Nozel lived in a two bedroom bungalow. The extra bedroom was used as a guest room, and was where his siblings slept when they stayed the night. Which they didn’t actually need to do because their childhood home was located further in on the island and was much bigger.
In Nozel’s bathroom, there was a tub. And in the tub, Finral found out when he went to use the toilet, there was a bucket with several crabs in it. And on the toilet seat there was another crab, Finral discovered.
“Oh, you think it’s funny?” He huffed at Nozel, who indeed was amused once he realized why Finral had made the surprised and somewhat scared and definitely startled noises that he made, when he saw the crab sitting on the pale blue porcelain lid. “Maybe I’ll put one there so when you’re going to the toilet in the middle of the night, you get scared by it— looking at me like that isn’t going to help you.”
“I’m not looking at you in any particular way.” Which was bullshit, sort of. Nozel smiling made Finral weak in the knees and Nozel knew that. (Though Finral knew that Nozel was weak to his smile, too.) “Besides, you look like you don’t even want to go near them.”
Finral backed away and his back hit the door frame, when Nozel picked the crab up from the toilet seat and put it back in the bucket with the others. Another one had crawled into the tub and had fallen onto the floor. “When they’re alive they’re sort of… creepy.”
“They’re not spiders.” Nozel picked up the one that was trying to flee the room. “And they’re not poisonous.”
With a shudder — ugh, spiders — Finral shook his head. “That’s not the point.”
“Mmhm, it’s got nothing to do with it. You can get dry clothes from my closet.” Nozel had already changed, it was what he had just been finishing up when Finral met the toilet-crab, but Finral was still wearing clothes that were partially damp, particularly at the collar and cuffs. Finral took that as a chance to flee the bathroom and hide in Nozel’s bedroom to dig through his clothes for something to wear, for a little while. He would use the toilet when the bathroom was crab-free.

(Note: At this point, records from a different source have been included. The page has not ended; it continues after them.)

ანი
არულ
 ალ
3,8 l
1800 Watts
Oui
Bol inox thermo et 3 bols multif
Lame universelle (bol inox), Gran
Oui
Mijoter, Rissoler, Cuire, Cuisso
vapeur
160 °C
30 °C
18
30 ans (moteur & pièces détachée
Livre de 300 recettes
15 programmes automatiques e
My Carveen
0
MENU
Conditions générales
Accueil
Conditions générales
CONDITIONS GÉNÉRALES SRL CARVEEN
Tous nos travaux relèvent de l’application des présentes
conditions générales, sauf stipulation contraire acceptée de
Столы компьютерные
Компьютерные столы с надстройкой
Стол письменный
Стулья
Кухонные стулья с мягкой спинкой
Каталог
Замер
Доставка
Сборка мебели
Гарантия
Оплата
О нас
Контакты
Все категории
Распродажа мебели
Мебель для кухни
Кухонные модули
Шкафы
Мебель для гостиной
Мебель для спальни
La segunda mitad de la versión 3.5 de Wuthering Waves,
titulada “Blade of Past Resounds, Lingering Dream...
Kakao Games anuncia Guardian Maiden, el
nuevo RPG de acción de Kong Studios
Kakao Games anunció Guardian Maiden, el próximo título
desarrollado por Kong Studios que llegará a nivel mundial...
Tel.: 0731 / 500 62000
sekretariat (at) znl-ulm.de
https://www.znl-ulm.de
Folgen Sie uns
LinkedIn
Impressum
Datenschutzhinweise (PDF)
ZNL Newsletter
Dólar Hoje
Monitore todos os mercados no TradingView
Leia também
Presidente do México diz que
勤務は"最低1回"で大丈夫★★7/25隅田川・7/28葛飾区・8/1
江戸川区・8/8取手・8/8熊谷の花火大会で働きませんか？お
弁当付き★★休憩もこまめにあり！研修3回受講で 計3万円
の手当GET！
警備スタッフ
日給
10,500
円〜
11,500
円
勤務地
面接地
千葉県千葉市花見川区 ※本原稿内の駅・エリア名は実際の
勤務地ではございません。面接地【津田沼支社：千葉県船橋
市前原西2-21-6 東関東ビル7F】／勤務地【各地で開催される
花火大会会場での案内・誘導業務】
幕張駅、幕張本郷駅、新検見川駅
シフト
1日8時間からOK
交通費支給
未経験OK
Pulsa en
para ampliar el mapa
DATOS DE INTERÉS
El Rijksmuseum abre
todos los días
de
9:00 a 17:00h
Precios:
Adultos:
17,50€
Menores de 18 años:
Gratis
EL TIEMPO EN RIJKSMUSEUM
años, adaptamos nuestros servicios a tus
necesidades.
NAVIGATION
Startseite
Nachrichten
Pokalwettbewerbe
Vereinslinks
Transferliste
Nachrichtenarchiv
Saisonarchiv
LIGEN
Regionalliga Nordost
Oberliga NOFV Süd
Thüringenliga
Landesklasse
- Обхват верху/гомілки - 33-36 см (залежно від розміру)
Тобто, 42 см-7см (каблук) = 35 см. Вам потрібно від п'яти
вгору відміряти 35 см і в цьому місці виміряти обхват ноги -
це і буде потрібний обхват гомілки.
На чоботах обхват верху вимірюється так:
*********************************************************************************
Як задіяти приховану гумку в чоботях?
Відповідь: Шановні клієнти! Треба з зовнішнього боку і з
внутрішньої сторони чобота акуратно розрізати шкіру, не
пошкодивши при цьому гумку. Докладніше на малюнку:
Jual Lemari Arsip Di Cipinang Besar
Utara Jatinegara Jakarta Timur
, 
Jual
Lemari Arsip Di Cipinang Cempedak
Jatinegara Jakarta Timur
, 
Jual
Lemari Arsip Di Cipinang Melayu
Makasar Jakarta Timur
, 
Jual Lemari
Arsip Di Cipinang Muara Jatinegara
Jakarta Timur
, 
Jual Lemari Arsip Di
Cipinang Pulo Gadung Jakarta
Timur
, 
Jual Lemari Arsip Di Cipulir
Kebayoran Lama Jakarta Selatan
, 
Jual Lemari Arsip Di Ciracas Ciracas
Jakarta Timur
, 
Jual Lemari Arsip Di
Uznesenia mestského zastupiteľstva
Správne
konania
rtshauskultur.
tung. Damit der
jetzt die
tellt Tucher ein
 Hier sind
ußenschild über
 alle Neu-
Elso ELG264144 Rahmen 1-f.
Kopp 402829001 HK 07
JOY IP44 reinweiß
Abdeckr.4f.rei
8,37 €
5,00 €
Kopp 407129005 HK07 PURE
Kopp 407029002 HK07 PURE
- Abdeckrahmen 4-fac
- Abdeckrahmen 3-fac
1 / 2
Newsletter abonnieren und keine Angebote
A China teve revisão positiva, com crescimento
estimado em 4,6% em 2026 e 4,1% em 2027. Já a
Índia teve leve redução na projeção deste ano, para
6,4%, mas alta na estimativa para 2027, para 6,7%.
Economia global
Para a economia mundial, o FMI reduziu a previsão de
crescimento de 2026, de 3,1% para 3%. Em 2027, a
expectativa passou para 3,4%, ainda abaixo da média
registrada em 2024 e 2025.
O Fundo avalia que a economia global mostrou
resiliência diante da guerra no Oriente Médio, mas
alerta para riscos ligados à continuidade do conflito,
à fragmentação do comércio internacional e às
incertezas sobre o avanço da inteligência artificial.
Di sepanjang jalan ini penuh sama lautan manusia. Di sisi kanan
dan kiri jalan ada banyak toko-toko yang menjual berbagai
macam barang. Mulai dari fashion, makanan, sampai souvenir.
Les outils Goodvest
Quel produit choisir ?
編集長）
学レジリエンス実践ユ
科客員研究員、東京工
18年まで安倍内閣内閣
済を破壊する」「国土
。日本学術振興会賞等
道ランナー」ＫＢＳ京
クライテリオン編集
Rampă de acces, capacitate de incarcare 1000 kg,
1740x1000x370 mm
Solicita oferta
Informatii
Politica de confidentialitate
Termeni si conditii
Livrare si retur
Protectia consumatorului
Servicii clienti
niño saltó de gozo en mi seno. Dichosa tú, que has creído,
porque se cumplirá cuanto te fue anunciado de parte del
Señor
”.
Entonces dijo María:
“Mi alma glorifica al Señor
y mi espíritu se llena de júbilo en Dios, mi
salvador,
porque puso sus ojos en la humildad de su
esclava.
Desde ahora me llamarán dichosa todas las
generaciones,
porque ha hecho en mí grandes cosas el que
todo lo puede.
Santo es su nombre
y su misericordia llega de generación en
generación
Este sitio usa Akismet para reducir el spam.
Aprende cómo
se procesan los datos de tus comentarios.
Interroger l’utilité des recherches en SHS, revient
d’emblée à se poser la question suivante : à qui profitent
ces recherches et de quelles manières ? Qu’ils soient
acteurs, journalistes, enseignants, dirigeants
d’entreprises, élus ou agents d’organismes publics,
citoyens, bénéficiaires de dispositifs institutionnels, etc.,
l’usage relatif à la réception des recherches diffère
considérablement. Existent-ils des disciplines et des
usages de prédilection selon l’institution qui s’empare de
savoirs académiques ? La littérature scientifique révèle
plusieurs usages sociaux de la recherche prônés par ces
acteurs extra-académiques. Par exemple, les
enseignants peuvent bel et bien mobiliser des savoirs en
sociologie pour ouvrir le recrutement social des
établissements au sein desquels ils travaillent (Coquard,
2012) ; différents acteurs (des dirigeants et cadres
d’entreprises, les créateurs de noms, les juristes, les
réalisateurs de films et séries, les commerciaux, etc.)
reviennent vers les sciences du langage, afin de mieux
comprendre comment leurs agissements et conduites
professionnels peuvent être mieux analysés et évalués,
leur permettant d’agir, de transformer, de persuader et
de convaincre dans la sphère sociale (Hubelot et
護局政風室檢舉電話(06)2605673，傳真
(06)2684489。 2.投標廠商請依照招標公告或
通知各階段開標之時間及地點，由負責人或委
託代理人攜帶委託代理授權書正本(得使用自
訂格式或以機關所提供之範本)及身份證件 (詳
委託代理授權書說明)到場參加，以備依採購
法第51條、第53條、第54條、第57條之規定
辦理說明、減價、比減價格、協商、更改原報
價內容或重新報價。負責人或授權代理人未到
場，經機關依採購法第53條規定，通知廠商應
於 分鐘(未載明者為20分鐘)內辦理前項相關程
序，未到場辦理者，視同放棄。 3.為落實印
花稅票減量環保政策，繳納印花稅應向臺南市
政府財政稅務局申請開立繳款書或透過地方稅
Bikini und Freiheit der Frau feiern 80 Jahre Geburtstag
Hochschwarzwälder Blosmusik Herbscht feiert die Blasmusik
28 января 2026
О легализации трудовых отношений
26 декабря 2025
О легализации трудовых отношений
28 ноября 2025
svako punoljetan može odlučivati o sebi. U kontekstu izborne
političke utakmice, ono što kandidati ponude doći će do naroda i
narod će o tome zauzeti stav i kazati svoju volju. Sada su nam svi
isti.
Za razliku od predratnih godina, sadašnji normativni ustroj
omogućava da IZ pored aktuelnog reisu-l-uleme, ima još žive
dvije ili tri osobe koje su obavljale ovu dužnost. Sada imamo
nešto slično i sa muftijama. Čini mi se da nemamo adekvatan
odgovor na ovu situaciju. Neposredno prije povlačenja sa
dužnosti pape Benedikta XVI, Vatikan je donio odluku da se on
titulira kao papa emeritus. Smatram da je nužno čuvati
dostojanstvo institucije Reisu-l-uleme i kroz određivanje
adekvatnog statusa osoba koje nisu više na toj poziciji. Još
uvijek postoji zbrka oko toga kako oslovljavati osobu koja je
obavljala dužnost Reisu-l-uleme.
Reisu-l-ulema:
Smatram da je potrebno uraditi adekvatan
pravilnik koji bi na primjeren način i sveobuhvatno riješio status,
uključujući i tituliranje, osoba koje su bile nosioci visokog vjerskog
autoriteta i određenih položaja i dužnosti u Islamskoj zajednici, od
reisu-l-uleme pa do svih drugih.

He emerged from the bedroom, in a dry sweater and jeans, and after a quick peek into the bathroom which was blessedly animal-free and a toilet break, he joined Nozel in the kitchen. It never stopped being weird to see the man cook. Nozel still seemed amused by Finral’s continued reluctance to be close to the crabs while they were still alive, but once they were being cooked and Nozel shifted his attention — he was a very good kisser — his amusement was forgiven. Plus, he was cute when he looked like he was suppressing a smirk. (Mr. Yami once said that any expression besides deadpan made Nozel look constipated, but he was definitely wrong on that one.)
“They’re still creepy,” Finral felt like he had to point out while they ate the crabs (Leftovers? There were too many of them to simply be leftovers. How bad could a person be at expressing themselves…) and it was probably Finral’s expression that almost got Nozel to laugh. Finral’s response to that was “Damn, you’re adorable” which seemed to make Nozel a bit embarrassed.
Yup, definitely adorable.
The best birthday present a guy could get was those unforgettable expressions that the person they love make, right? That, and lots of kisses, particularly when one likes kisses as much as Finral happened to do. Particularly today, through Nozel actually liked them too, Nozel was happy to give him lots of them.